Перед лицом уже антироссийского сепаратизма (в лице крымских татар или украинцев, коих в совокупности в Крыму примерно 40%) Москве надо действовать более деликатными методами, чем она привыкла во всех прочих субъектах Федерации. То есть внедрять на практике те самые федеративные принципы самоуправления, с которыми она упорно боролась на протяжении последних полутора десятков лет в стране, кроме той части, называемой Чечней, которая отстояла такую де-факто широкую автономию с оружием в руках.

Россия формально ведет борьбу за Крым — как это видит себе большинство нормальных российских обывателей — под лозунгами справедливости, защиты национального достоинства, под лозунгами свободы самоопределения народа и защиты — да, да! — прав человека. Но разве эти лозунги не актуальны для самой России? Где, кстати, никаких референдумов власти не дают проводить уже более 20 лет ни по каким вопросам. Даже таким мелким, как, скажем, вопросы организации парковки в Москве. Или застройки того или иного района.

Само по себе возвращение Крыма может стать основой для общенационального подъема лишь на короткое время. В отличие от идей, которые в связи с этим продекларированы. И это вовсе не идеи противостояния, вражды со всем окружающим миром, как кажется в эти истерические дни. Состояние «осажденной крепости» не может стать основой национальной идеи. Осознание собственной ущербности не может стать ее основой. Это может быть только позитивный образ будущего. Не ненависть и вражда. А Русская Мечта.

Отдельный вопрос — экономическая жизнь России в целом в условиях санкций. Это стресс-тест российского режима.

При нынешнем низком качестве государственных институтов это вызов не только экономической, но и политической стабильности. Задвинувшая на заднюю полку всякую модернизацию страна не может выстоять в таком противостоянии. С коррумпированными силовыми структурами, погрязшими в крышевании и рэкете. С фарсовыми судами, не способными защитить того, от кого сейчас в первую очередь будет зависеть экономическое выживание страны, — отечественного предпринимателя, частного собственника. С судами, не способными защитить и простого обывателя (он ведь, по идее, опора режима в трудные годы) от коррумпированной бюрократии. С окончательно зарвавшейся номенклатурой, душащей всякую предпринимательскую активность на корню и всякое проявление гражданского самоуправления и самоорганизации. С продавленными административными путями на свои должности, не пользующимися доверием народа губернаторами, мэрами, с непонятно как попавшими в разные думы «заседателями», работающими взбесившимися принтерами.

#####

Выпишите из исходного текста без изменений фрагмент между «Само по себе» и «стресс-тест российского режима.» включительно.

Сохранённые материалы из коллекции:
#####

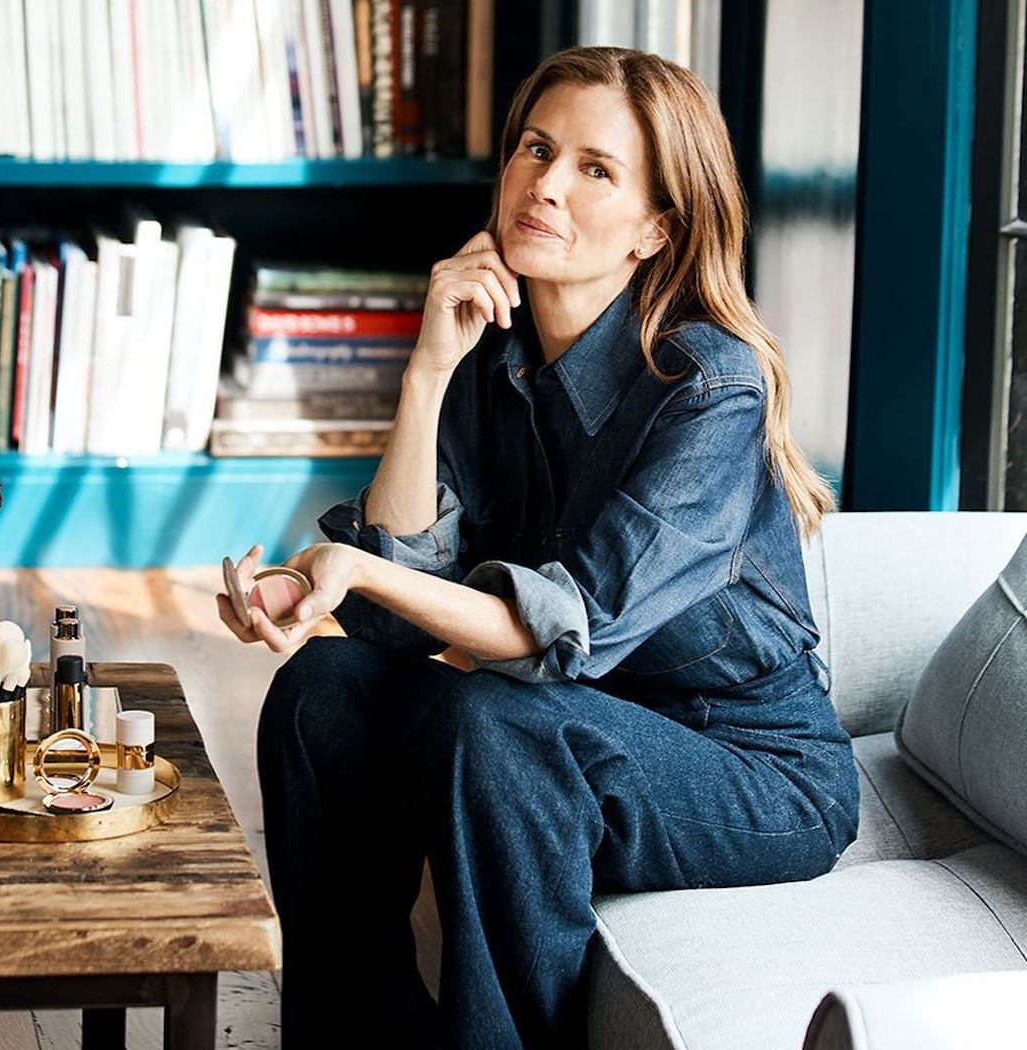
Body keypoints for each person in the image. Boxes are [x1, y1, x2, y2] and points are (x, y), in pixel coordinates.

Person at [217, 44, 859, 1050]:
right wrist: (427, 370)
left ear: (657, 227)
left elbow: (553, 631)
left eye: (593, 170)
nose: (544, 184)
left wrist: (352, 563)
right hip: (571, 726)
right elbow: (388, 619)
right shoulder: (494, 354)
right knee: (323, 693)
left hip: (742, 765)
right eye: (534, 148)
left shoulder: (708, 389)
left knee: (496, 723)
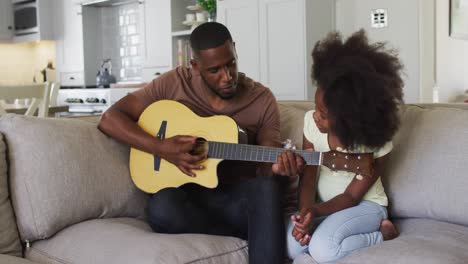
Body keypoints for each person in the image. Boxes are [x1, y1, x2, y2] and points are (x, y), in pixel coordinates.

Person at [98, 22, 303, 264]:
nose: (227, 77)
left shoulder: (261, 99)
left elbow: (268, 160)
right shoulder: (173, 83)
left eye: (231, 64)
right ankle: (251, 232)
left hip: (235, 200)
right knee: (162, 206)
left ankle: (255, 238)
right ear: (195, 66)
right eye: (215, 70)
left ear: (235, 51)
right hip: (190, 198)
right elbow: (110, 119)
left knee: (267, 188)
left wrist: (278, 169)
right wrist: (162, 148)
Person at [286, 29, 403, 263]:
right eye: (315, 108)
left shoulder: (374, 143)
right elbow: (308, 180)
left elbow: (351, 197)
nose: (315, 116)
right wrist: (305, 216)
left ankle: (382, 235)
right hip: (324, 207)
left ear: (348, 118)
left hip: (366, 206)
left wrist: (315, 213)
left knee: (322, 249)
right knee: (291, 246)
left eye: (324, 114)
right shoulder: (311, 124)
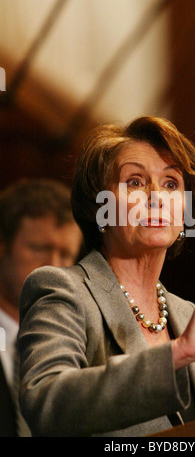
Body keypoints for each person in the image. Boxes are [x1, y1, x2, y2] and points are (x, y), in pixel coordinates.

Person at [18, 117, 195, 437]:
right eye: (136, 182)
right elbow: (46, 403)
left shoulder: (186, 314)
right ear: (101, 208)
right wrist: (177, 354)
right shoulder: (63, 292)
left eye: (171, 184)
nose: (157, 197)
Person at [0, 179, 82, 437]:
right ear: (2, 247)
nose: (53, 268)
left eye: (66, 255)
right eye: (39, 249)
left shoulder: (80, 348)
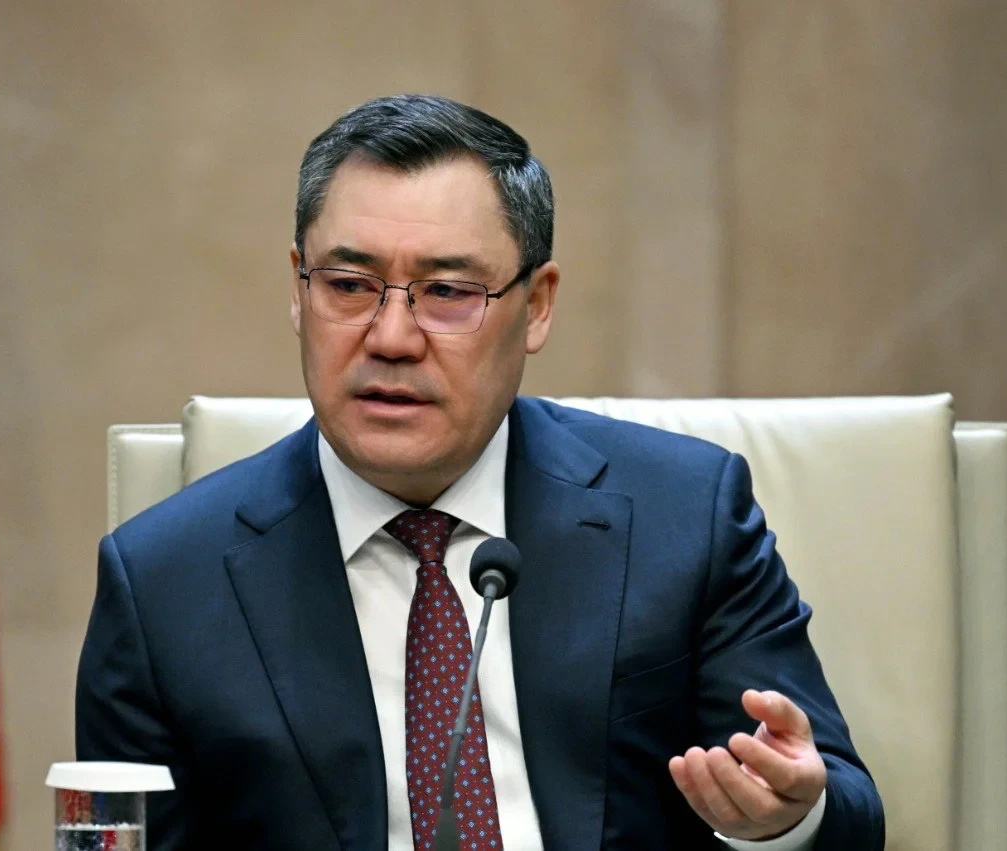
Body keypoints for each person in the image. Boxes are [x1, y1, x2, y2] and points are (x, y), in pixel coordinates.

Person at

#####

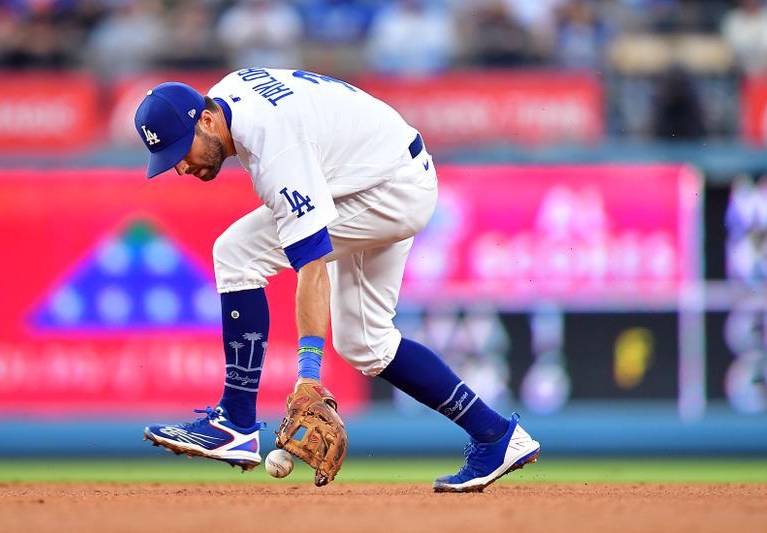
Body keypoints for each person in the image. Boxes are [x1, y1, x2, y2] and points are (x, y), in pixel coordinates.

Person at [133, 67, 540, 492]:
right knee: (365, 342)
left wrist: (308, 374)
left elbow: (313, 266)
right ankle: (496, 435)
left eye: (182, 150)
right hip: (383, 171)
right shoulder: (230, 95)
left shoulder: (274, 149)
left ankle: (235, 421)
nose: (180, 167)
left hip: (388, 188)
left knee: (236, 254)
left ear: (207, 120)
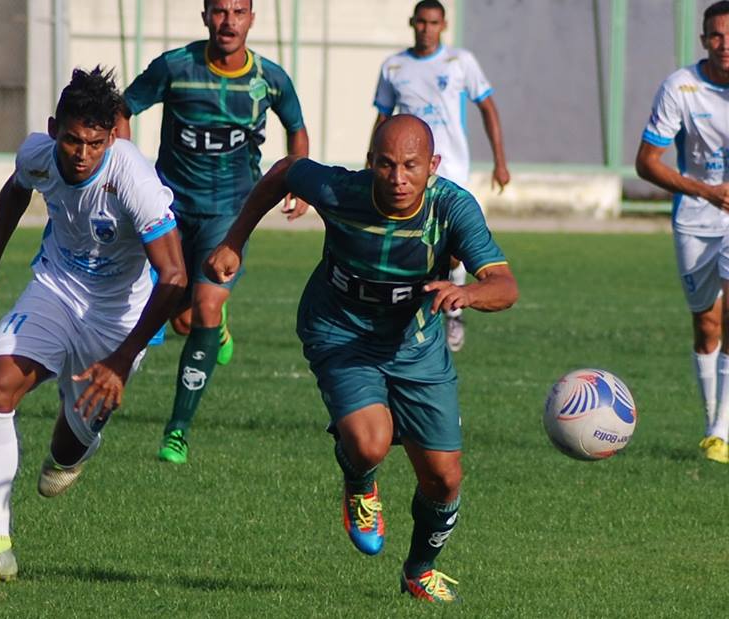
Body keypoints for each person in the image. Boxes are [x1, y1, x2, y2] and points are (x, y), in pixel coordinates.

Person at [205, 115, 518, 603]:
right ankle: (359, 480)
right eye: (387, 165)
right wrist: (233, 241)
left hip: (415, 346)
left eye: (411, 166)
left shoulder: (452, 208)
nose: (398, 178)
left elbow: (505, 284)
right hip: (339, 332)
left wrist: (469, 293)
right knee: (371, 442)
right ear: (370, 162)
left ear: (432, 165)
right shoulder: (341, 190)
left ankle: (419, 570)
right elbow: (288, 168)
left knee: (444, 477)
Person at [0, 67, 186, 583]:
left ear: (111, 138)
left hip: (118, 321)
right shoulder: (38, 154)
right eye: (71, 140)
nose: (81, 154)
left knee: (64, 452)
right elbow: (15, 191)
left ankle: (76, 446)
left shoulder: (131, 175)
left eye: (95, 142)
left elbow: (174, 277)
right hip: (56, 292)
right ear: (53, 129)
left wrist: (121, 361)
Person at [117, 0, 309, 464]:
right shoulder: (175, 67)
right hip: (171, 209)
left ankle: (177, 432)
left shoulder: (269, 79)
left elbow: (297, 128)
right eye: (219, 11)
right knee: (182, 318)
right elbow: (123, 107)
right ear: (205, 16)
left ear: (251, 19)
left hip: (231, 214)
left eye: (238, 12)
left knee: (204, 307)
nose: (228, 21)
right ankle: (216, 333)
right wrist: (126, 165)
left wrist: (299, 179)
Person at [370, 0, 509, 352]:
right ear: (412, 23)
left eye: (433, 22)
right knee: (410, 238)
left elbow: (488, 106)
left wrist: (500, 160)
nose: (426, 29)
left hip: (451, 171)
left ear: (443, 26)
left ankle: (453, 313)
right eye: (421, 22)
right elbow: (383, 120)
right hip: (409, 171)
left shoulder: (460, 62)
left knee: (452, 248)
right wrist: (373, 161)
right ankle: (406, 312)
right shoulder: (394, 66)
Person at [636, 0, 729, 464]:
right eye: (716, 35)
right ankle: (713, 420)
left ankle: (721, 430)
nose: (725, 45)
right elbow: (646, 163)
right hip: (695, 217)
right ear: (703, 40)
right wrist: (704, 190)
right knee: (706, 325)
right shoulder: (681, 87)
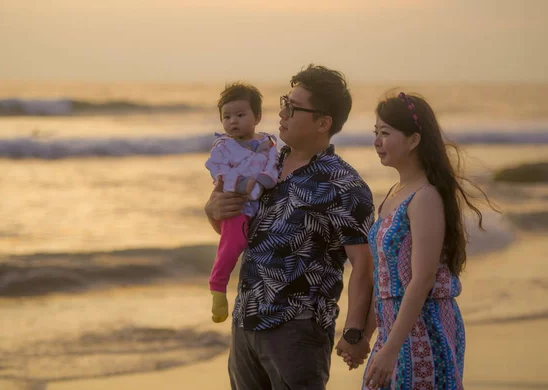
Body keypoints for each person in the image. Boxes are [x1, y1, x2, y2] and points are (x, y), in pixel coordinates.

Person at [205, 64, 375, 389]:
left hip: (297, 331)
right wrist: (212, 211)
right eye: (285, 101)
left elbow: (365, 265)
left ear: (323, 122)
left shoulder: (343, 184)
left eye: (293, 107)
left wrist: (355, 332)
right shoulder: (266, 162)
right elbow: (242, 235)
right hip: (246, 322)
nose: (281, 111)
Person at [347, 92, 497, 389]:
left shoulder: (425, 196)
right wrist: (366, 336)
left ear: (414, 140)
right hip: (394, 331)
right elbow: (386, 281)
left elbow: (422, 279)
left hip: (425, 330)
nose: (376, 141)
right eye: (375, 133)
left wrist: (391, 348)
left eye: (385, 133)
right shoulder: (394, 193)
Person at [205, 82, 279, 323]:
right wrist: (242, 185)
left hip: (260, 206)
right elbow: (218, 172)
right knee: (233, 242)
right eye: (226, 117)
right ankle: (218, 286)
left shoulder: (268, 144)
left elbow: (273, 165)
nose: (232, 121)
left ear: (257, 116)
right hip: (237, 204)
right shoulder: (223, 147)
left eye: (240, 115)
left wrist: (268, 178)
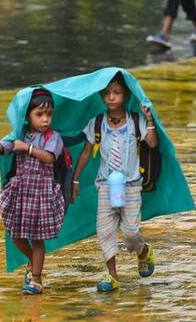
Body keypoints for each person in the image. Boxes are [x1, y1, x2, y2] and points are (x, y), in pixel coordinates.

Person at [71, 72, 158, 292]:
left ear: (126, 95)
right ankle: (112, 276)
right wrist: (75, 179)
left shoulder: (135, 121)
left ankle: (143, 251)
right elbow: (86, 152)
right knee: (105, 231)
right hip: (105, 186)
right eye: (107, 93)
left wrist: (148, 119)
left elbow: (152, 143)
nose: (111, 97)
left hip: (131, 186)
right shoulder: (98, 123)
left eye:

#####

# ОЖИДАЕМЫЙ РЕЗУЛЬТАТ:
Само по себе возвращение Крыма может стать основой для общенационального подъема лишь на короткое время. В отличие от идей, которые в связи с этим продекларированы. И это вовсе не идеи противостояния, вражды со всем окружающим миром, как кажется в эти истерические дни. Состояние «осажденной крепости» не может стать основой национальной идеи. Осознание собственной ущербности не может стать ее основой. Это может быть только позитивный образ будущего. Не ненависть и вражда. А Русская Мечта.

Отдельный вопрос — экономическая жизнь России в целом в условиях санкций. Это стресс-тест российского режима.